Regnier and others with first-hand accounts of the Holocaust are featured speakers at Viterbo University’s sixth annual Holocaust Educators’ Workshop, which runs March 22 and 23. It’s designed to give educators the knowledge and tools to teach their students about the Holocaust.

“(Most) teachers are not being taught in college how to teach the Holocaust,” said Darryle Clott, an event organizer and presenter. “It’s really important that we educate teachers on how to do it correctly.”

Presenters include a Holocaust survivor, an editor who put together a book of diaries written by young Holocaust victims, Rabbi Simcha Prombaum from La Crosse’s Congregation Sons of Abraham, Clott, a Viterbo history instructor and Ethics in Leadership associate, and a special assistant for education programs at the United States Holocaust Memorial Museum in Washington, D.C.

Peter Feigl, an 83-year-old Holocaust survivor travels all over the country telling his story.

“Time seems to wipe these things out of people’s memories,” he said during a phone interview from his Florida home. “Today, people who are 40 or 50, they know next to nothing about the second World War, about the Nazis.
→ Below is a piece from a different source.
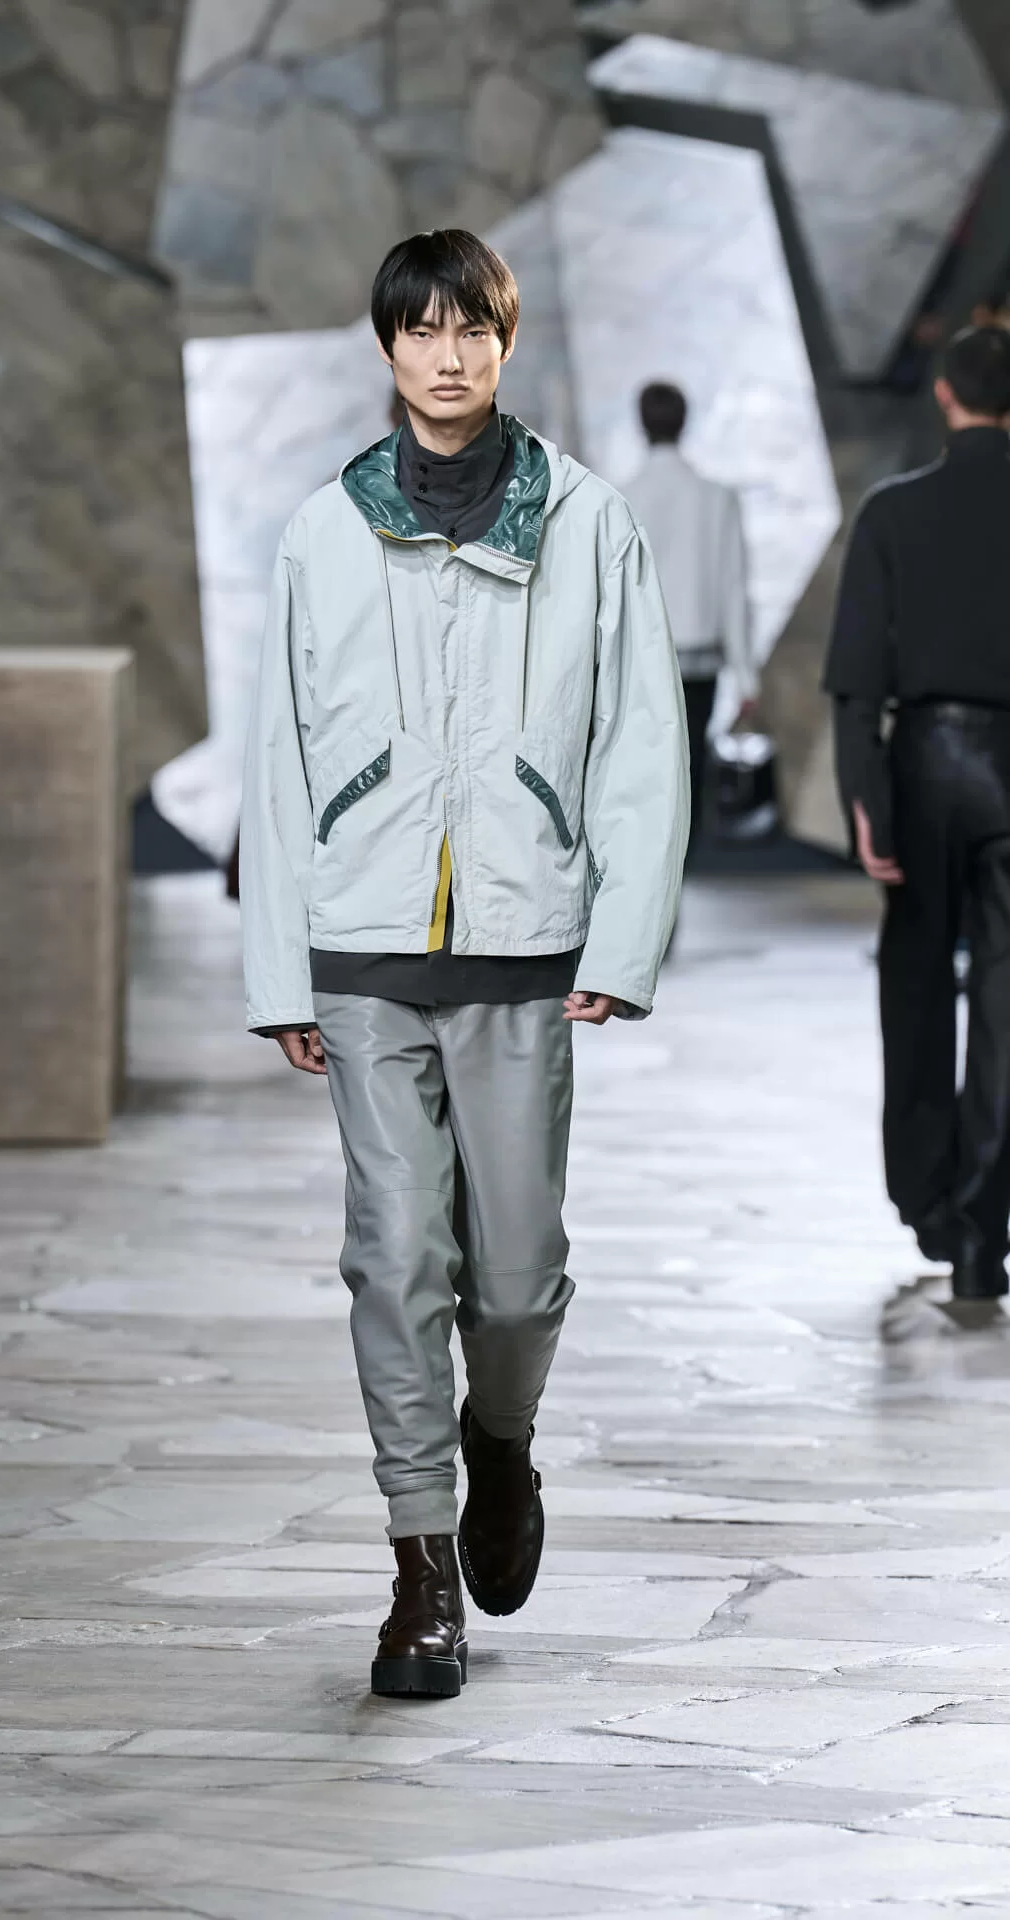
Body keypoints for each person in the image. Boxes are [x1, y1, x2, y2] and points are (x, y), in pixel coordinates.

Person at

If you forget history, it’s going to repeat itself.”

Feigl’s parents had him baptized as a Catholic in 1939 to protect him from Nazi persecution of Jews. The family fled several countries to escape, but his parents were arrested and killed at Auschwitz in 1942.
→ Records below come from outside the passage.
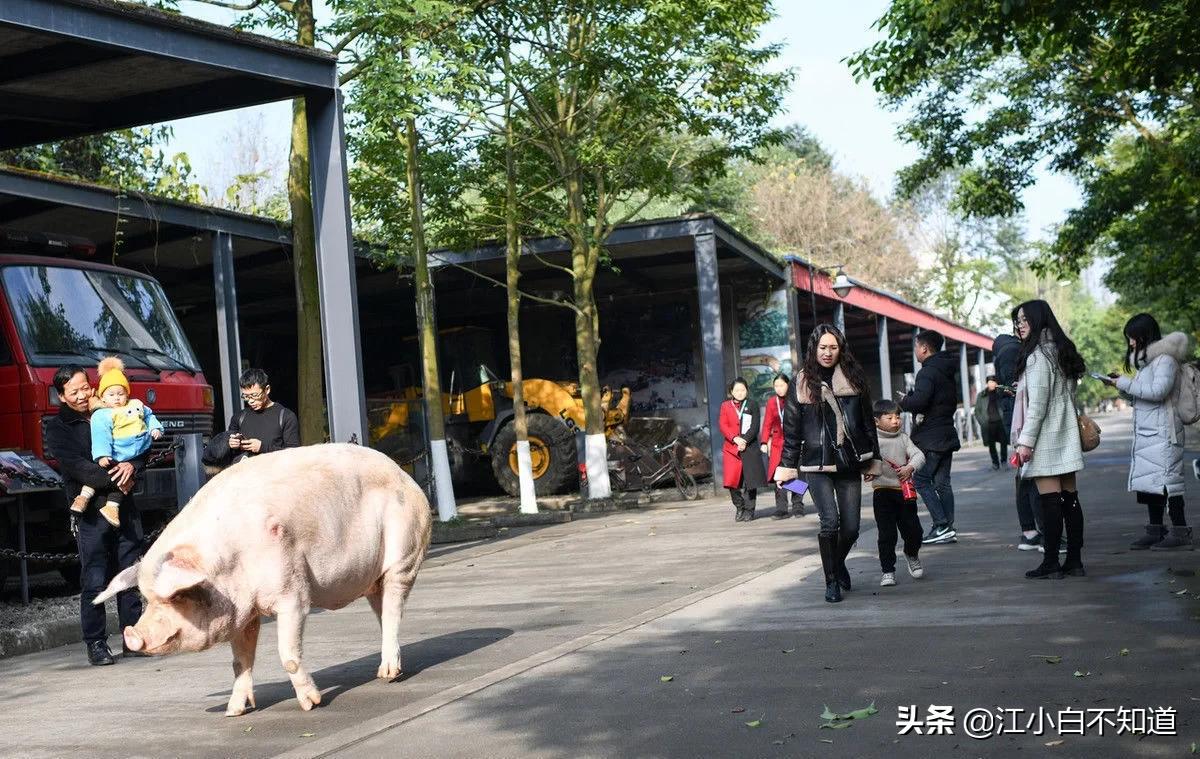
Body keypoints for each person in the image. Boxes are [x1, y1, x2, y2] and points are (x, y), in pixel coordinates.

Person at [43, 364, 146, 666]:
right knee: (95, 577)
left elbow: (139, 441)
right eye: (73, 392)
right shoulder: (58, 428)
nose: (81, 395)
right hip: (90, 511)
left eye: (85, 388)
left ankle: (133, 636)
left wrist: (133, 466)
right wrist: (121, 478)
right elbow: (78, 468)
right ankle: (96, 643)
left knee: (130, 573)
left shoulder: (113, 408)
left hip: (124, 504)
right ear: (61, 396)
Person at [774, 324, 882, 603]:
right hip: (815, 465)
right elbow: (791, 433)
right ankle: (831, 581)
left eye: (833, 347)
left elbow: (867, 422)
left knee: (852, 528)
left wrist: (874, 459)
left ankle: (836, 562)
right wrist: (787, 468)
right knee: (830, 522)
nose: (827, 352)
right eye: (823, 347)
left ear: (840, 349)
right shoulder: (801, 383)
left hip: (849, 463)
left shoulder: (854, 379)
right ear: (814, 349)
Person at [1101, 315, 1192, 551]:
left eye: (1133, 337)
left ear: (1145, 335)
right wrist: (1119, 386)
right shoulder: (1148, 364)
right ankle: (1155, 530)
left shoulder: (1165, 360)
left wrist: (1125, 383)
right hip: (1150, 431)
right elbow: (1142, 396)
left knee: (1169, 483)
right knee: (1152, 483)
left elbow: (1158, 391)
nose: (1131, 343)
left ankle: (1180, 532)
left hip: (1164, 432)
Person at [1011, 299, 1087, 579]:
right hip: (1066, 434)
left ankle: (1051, 562)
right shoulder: (1062, 350)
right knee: (1070, 500)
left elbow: (1038, 406)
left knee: (1050, 502)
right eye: (1017, 321)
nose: (1020, 326)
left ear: (1038, 319)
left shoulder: (1038, 356)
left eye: (1024, 320)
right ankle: (1075, 562)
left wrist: (1025, 443)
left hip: (1046, 438)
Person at [70, 357, 163, 528]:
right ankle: (82, 498)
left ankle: (112, 508)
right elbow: (101, 436)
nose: (117, 398)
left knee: (124, 479)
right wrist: (102, 455)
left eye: (121, 394)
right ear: (103, 397)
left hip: (133, 454)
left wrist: (155, 428)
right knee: (113, 476)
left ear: (127, 394)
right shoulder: (103, 414)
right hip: (114, 455)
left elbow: (149, 416)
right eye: (111, 395)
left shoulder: (136, 405)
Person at [900, 330, 961, 545]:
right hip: (946, 433)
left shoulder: (926, 372)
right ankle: (948, 528)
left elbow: (920, 402)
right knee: (943, 483)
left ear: (924, 348)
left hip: (931, 437)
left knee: (921, 480)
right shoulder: (946, 370)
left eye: (916, 347)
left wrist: (905, 401)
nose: (915, 351)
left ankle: (941, 524)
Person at [997, 332, 1044, 552]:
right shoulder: (1014, 353)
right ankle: (1043, 533)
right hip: (1026, 427)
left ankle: (1030, 532)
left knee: (1025, 479)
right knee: (1034, 480)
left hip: (1019, 427)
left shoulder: (1005, 354)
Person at [871, 400, 926, 587]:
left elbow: (919, 455)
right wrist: (867, 470)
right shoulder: (872, 440)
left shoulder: (903, 438)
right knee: (887, 535)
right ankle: (888, 570)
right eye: (890, 418)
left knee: (914, 531)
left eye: (898, 417)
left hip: (904, 493)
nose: (895, 421)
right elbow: (864, 460)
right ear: (877, 421)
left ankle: (911, 553)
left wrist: (910, 467)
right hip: (882, 492)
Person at [223, 368, 300, 461]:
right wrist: (231, 444)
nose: (250, 401)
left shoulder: (286, 417)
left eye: (254, 395)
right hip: (245, 469)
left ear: (267, 390)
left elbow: (293, 454)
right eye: (246, 396)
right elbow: (227, 454)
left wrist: (262, 447)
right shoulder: (239, 417)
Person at [719, 377, 768, 522]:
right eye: (737, 390)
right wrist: (735, 438)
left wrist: (745, 440)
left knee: (750, 481)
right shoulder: (725, 406)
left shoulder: (752, 404)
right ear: (731, 391)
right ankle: (739, 506)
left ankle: (749, 510)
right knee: (731, 481)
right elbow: (723, 425)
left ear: (747, 390)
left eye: (743, 389)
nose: (740, 392)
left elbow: (755, 426)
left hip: (749, 447)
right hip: (731, 448)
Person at [760, 373, 804, 519]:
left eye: (781, 385)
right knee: (778, 475)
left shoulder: (796, 399)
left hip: (795, 442)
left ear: (788, 385)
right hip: (778, 443)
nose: (779, 388)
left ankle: (798, 506)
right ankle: (781, 508)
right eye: (776, 386)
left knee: (795, 474)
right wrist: (764, 442)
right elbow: (767, 423)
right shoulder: (772, 402)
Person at [973, 375, 1011, 470]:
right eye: (990, 382)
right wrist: (982, 421)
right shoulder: (982, 395)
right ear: (987, 383)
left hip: (1000, 422)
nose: (992, 384)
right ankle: (995, 463)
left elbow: (1008, 400)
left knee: (1004, 442)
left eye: (993, 382)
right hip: (988, 423)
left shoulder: (1000, 393)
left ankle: (1003, 461)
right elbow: (977, 411)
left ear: (996, 383)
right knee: (991, 444)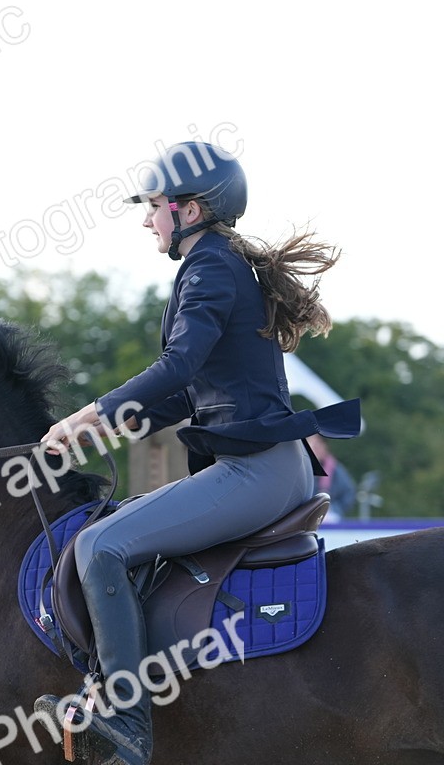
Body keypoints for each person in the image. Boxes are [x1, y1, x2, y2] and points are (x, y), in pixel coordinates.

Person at [35, 142, 361, 765]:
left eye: (154, 206)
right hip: (262, 465)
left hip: (256, 471)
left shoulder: (210, 267)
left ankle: (125, 719)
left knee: (98, 548)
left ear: (189, 209)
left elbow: (178, 363)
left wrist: (89, 413)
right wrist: (98, 433)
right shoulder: (215, 263)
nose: (146, 219)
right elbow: (188, 391)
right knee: (113, 534)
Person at [308, 434, 357, 519]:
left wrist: (335, 510)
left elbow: (348, 493)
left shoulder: (335, 469)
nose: (313, 449)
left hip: (329, 518)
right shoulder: (300, 470)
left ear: (325, 446)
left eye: (317, 445)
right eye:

Helped by Quakers, Feigl was hidden in several places, including the French village of Le Chambon, which helped save 3,500 Jews. With false identity papers, Feigl was ushered across the border into Switzerland in May 1944. He came to the U.S. in July 1946.  

He kept two diaries during that time, one of which was published in “Salvaged Pages: Young Writers’ Diaries of the Holocaust,” a book edited by Alexandra Zapruder.

Zapruder will show educators at the workshop how to use her book in the classroom.

“It’s important for teachers to understand what the diaries contain, how to take a line of a text and help (kids) understand what it tells about the broader history,” she said from her home in Washington, D.C. “You can’t hand (a book) to them without context or help and expect them to understand it.”

Steve Feinberg, a special assistant for education programs at the national Holocaust museum, will work with attendees on how to incorporate online resources in lessons.

“It’s not a simple history. It’s evolutionary,” he said.

“It’s an extraordinary workshop. One of the best nationwide.”